Copy the listing as it is written, and leave each picture out.

■ ■ ■ ■

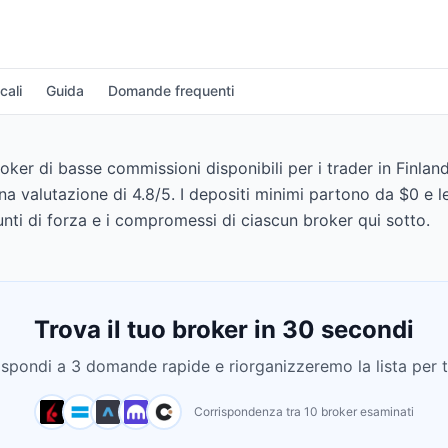
cali
Guida
Domande frequenti
ker di basse commissioni disponibili per i trader in Finland
na valutazione di 4.8/5. I depositi minimi partono da $0 e 
nti di forza e i compromessi di ciascun broker qui sotto.
Trova il tuo broker in 30 secondi
ispondi a 3 domande rapide e riorganizzeremo la lista per t
Corrispondenza tra 10 broker esaminati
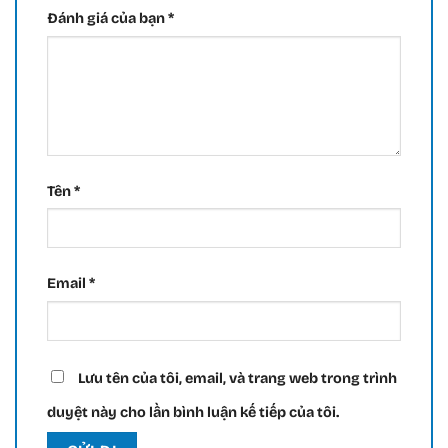
Đánh giá của bạn
*
Tên
*
Email
*
Lưu tên của tôi, email, và trang web trong trình
duyệt này cho lần bình luận kế tiếp của tôi.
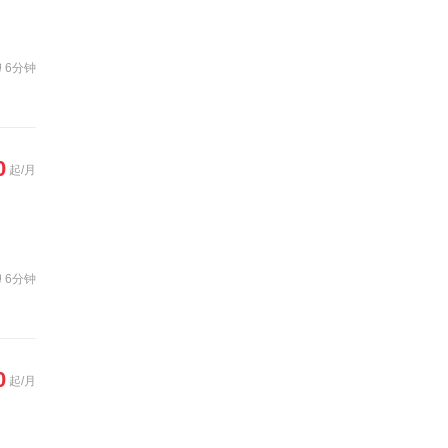
6分钟
0
起/月
6分钟
0
起/月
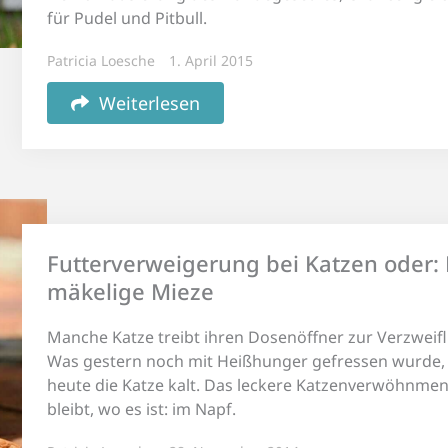
für Pudel und Pitbull.
Patricia Loesche
1. April 2015
Weiterlesen
Futterverweigerung bei Katzen oder: 
mäkelige Mieze
Manche Katze treibt ihren Dosenöffner zur Verzweif
Was gestern noch mit Heißhunger gefressen wurde, 
heute die Katze kalt. Das leckere Katzenverwöhnme
bleibt, wo es ist: im Napf.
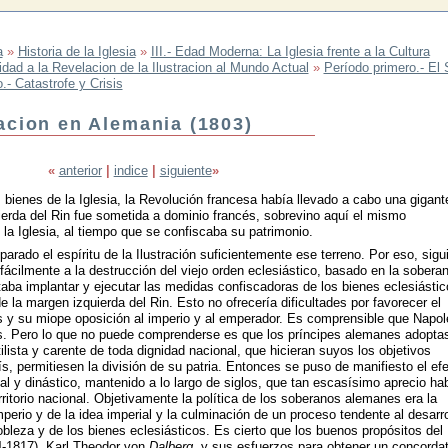
a
»
Historia de la Iglesia
»
III.- Edad Moderna: La Iglesia frente a la Cultura
dad a la Revelacion de la Ilustracion al Mundo Actual
»
Período primero.- El 
o.- Catastrofe y Crisis
acion en Alemania (1803)
«
anterior
|
indice
|
siguiente
»
 bienes de la Iglesia, la Revolución francesa había llevado a cabo una gigan
uierda del Rin fue sometida a dominio francés, sobrevino aquí el mismo
 la Iglesia, al tiempo que se confiscaba su patrimonio.
rado el espíritu de la Ilustración suficientemente ese terreno. Por eso, sigu
 fácilmente a la destrucción del viejo orden eclesiástico, basado en la sobera
taba implantar y ejecutar las medidas confiscadoras de los bienes eclesiástic
de la margen izquierda del Rin. Esto no ofrecería dificultades por favorecer el
 y su miope oposición al imperio y al emperador. Es comprensible que Napo
s. Pero lo que no puede comprenderse es que los príncipes alemanes adopta
ista y carente de toda dignidad nacional, que hicieran suyos los objetivos
, permitiesen la división de su patria. Entonces se puso de manifiesto el ef
ial y dinástico, mantenido a lo largo de siglos, que tan escasísimo aprecio ha
rritorio nacional. Objetivamente la política de los soberanos alemanes era la
mperio y de la idea imperial y la culminación de un proceso tendente al desarro
nobleza y de los bienes eclesiásticos. Es cierto que los buenos propósitos del
4-1817), Karl Theodor von
Dalberg,
y sus esfuerzos para obtener un concorda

■ ■ ■ ■

• _ANSWER AREA_:
cali
Guida
Domande frequenti
ker di basse commissioni disponibili per i trader in Finland
na valutazione di 4.8/5. I depositi minimi partono da $0 e 
nti di forza e i compromessi di ciascun broker qui sotto.
Trova il tuo broker in 30 secondi
ispondi a 3 domande rapide e riorganizzeremo la lista per t
Corrispondenza tra 10 broker esaminati
Đánh giá của bạn
*
Tên
*
Email
*
Lưu tên của tôi, email, và trang web trong trình
duyệt này cho lần bình luận kế tiếp của tôi.
6分钟
0
起/月
6分钟
0
起/月
für Pudel und Pitbull.
Patricia Loesche
1. April 2015
Weiterlesen
Futterverweigerung bei Katzen oder: 
mäkelige Mieze
Manche Katze treibt ihren Dosenöffner zur Verzweif
Was gestern noch mit Heißhunger gefressen wurde, 
heute die Katze kalt. Das leckere Katzenverwöhnme
bleibt, wo es ist: im Napf.
a
»
Historia de la Iglesia
»
III.- Edad Moderna: La Iglesia frente a la Cultura
dad a la Revelacion de la Ilustracion al Mundo Actual
»
Período primero.- El 
o.- Catastrofe y Crisis
acion en Alemania (1803)
«
anterior
|
indice
|
siguiente
»
 bienes de la Iglesia, la Revolución francesa había llevado a cabo una gigan
uierda del Rin fue sometida a dominio francés, sobrevino aquí el mismo
 la Iglesia, al tiempo que se confiscaba su patrimonio.
rado el espíritu de la Ilustración suficientemente ese terreno. Por eso, sigu
 fácilmente a la destrucción del viejo orden eclesiástico, basado en la sobera
taba implantar y ejecutar las medidas confiscadoras de los bienes eclesiástic
de la margen izquierda del Rin. Esto no ofrecería dificultades por favorecer el
 y su miope oposición al imperio y al emperador. Es comprensible que Napo
s. Pero lo que no puede comprenderse es que los príncipes alemanes adopta
ista y carente de toda dignidad nacional, que hicieran suyos los objetivos
, permitiesen la división de su patria. Entonces se puso de manifiesto el ef
ial y dinástico, mantenido a lo largo de siglos, que tan escasísimo aprecio ha
rritorio nacional. Objetivamente la política de los soberanos alemanes era la
mperio y de la idea imperial y la culminación de un proceso tendente al desarro
nobleza y de los bienes eclesiásticos. Es cierto que los buenos propósitos del
4-1817), Karl Theodor von
Dalberg,
y sus esfuerzos para obtener un concorda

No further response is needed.